**Action item:**
How many lines in the data below contain the string "instructors"? Reply with the number alone.

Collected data
Segment Open
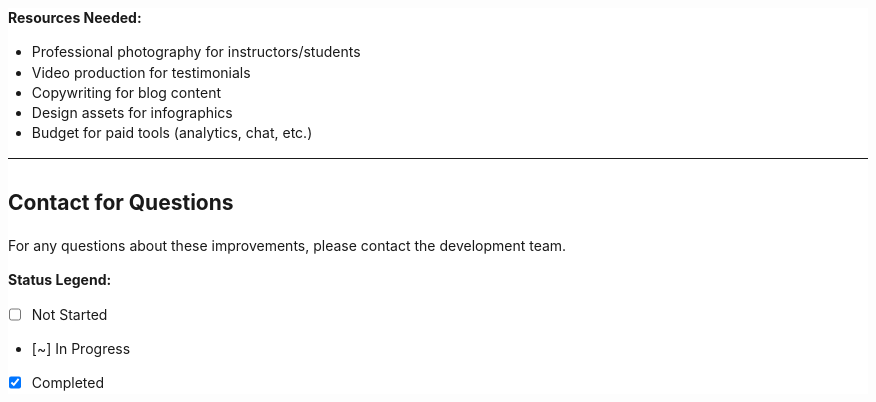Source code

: **Resources Needed:**
- Professional photography for instructors/students
- Video production for testimonials
- Copywriting for blog content
- Design assets for infographics
- Budget for paid tools (analytics, chat, etc.)

---

## Contact for Questions
For any questions about these improvements, please contact the development team.

**Status Legend:**
- [ ] Not Started
- [~] In Progress
- [x] Completed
Segment Closed
**Answer area:**
1